Dr. Lutz Förster, Dennis Ch. Fast
Rz. 13
Die Vertretung von widerstreitenden Interessen kann für den Rechtsanwalt ein ganzes Bündel von Rechtsfolgen auslösen. Neben der Beendigung des Mandats können strafrechtliche, berufsrechtliche, verfahrensrechtliche und gebührenrechtliche Konsequenzen drohen.
Rz. 14
Liegt eine Interessenkollision bereits bei der Annahme des Mandats vor, besteht für den Rechtsanwalt aus der Kehrseite des Tätigkeitsverbots von §§ 43a Abs. 4, 45 und 46 BRAO bzw. § 3 Abs. 4 BORA das Gebot, kein Mandat anzunehmen, dessen Wahrnehmung einen Verstoß gegen diese Normen begründen würde. Bei einer Interessenkollision muss die Ablehnung des Mandats nach § 44 S. 1 BRAO unverzüglich erklärt werden.
Rz. 15
Kommt es zu einer Interessenkollision im Laufe der Mandatsvertretung, ist der Rechtsanwalt nach § 3 Abs. 4 BORA verpflichtet, bei einem Verstoß gegen § 43a Abs. 4 BRAO unverzüglich den Mandanten von der Interessenkollision in Kenntnis zu setzen und alle Mandate in derselben Rechtssache niederzulegen. Ein Wahlrecht des Rechtsanwalts, zumindest eines der Mandate weiterzuführen, wird nicht begründet, insbesondere kann er sich nicht darauf berufen, dass er zunächst ein Mandat in zulässiger Weise geführt hat, bevor durch die Annahme des zweiten Mandats die Interessenkollision eingetreten ist. Unterlässt der Rechtsanwalt die Niederlegung der Mandate in derselben Rechtssache, besitzen die Mandanten das Recht, den Anwaltsvertrag nach § 627 Abs. 1 BGB zu kündigen, sofern der Rechtsanwalt das Mandat ungeachtet der Vertretung widerstreitender Interessen fortführt und den Mandanten nicht auf den bestehenden Interessenkonflikt hinweist.
Rz. 16
Inwieweit der Rechtsanwalt beim Vorliegen von widerstreitenden Interessen seine Vergütung verdient hat, hängt maßgeblich davon ab, wann im Mandatsverhältnis die Interessenkollision eintritt.
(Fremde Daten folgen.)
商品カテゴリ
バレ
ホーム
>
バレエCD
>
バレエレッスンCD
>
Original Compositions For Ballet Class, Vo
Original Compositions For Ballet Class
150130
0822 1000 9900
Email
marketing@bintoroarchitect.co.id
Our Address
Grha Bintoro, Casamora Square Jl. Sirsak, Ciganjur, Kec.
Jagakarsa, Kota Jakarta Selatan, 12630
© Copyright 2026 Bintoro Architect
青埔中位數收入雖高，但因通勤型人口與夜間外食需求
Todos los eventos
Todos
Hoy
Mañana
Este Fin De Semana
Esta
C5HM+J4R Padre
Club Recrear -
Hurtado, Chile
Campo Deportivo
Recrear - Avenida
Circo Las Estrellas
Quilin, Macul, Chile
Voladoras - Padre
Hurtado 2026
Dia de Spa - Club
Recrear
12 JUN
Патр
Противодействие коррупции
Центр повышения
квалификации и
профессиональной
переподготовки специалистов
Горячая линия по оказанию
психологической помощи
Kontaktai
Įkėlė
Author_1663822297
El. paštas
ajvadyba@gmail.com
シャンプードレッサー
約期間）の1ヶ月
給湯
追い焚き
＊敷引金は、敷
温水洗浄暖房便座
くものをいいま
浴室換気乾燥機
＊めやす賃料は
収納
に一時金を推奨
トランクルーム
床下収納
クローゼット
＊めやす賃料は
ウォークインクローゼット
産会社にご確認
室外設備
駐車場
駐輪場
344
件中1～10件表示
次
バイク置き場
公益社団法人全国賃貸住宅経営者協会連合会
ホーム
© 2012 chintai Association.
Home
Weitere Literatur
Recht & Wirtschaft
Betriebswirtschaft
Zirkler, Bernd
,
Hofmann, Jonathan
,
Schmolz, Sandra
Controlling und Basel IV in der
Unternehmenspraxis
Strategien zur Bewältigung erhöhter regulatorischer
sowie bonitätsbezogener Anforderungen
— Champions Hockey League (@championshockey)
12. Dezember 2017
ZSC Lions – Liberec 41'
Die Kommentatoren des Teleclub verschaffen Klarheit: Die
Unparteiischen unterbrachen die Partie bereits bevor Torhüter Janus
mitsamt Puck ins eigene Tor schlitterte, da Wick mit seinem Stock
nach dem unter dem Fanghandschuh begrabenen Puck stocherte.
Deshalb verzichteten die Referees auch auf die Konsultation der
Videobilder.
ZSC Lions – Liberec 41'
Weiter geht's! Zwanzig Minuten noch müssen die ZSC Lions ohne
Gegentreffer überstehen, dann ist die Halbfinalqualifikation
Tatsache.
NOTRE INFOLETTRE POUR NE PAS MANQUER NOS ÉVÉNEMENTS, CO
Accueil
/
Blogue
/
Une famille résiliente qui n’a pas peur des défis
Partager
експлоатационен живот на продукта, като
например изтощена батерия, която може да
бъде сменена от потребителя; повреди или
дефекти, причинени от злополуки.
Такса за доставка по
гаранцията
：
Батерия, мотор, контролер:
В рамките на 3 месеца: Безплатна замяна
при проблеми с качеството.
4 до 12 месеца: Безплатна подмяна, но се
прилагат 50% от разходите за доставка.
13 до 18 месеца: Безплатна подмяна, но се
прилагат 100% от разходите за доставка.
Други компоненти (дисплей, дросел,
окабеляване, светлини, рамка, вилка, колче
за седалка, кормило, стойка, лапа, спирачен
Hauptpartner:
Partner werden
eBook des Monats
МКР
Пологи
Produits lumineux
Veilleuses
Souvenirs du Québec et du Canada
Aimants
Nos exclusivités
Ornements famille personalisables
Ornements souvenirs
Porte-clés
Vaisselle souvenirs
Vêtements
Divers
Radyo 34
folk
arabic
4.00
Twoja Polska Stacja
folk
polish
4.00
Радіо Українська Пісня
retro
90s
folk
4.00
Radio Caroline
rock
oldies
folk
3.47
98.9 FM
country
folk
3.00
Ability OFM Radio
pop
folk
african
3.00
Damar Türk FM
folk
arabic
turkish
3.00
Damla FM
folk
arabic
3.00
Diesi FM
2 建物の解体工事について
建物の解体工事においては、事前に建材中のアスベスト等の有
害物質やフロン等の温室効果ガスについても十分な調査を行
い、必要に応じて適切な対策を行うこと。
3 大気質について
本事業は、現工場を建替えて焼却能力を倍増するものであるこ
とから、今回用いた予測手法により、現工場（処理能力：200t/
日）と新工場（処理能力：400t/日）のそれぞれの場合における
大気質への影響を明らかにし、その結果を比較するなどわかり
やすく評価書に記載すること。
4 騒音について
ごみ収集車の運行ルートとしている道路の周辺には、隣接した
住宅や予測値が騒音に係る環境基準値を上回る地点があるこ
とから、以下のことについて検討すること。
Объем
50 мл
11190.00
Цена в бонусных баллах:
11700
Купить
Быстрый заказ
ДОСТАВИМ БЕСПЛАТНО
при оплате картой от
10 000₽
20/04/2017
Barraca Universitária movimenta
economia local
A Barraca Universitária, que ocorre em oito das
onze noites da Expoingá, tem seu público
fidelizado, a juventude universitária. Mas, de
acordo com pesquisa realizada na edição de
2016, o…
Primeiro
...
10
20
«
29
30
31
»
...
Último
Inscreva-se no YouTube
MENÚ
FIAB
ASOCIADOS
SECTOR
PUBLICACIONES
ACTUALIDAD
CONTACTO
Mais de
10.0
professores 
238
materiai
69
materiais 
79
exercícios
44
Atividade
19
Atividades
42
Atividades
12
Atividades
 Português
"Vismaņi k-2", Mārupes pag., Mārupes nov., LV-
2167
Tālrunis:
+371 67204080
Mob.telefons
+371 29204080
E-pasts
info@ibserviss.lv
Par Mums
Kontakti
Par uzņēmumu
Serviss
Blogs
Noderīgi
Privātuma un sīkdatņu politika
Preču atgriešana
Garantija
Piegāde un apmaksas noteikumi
Der Anwaltsvertrag, mit dessen Abschluss der Rechtsanwalt gegen das Verbot widerstreitender Interessen verstößt, ist nichtig. Liegt der Verstoß bei Abschluss des Mandatsvertrags daher vor, verliert der Rechtsanwalt grundsätzlich seine gebührenrechtlichen Ansprüche. Dennoch kann der Rechtsanwalt seine Gebührenansprüche im Einzelfall aus dem Bereicherungsrecht herleiten, sofern der Entreicherungseinwand nicht entgegensteht. Letzteres ist der Fall, wenn nach dem Aufdecken der Interessenkollision die Einschaltung eines weiteren Rechtsanwalts durch den Mandanten notwendig wird, in dessen Person die geltend gemachten Gebühren wiederum entstehen.
Rz. 17
Tritt hingegen eine Interessenkollision erst im Laufe der Mandatsvertretung auf, beispielsweise durch die Annahme eines zweiten Mandats in derselben Rechtssache, soll diese nicht dazu führen, dass der Rechtsanwalt jeglichen Vergütungsanspruch verliert, sofern die Honoraransprüche vor der Pflichtverletzung entstanden sind. Der Verstoß gegen das berufsrechtliche Verbot begründet keine rückwirkende Nichtigkeit. Es entfaltet nur eine "ex-nunc"-Wirkung. Daher bleiben dem Rechtsanwalt grundsätzlich die Vergütungsansprüche, die er vor dem Eintritt der Interessenkollision oder Änderung der Interessenlage der Partei verdient hat, zunächst erhalten.
Rz. 18
Die Vertretung widerstreitender Interessen kann den Straftatbestand des Parteiverrats verwirklichen und berufsrechtliche Folgen haben, abhängig davon, ob der Rechtsanwalt vorsätzlich oder fahrlässig handelt. Ein Interessenwiderstreit führt nicht zur Nichtigkeit der Prozessvollmacht und vorgenommenen Rechtshandlungen im Verfahren.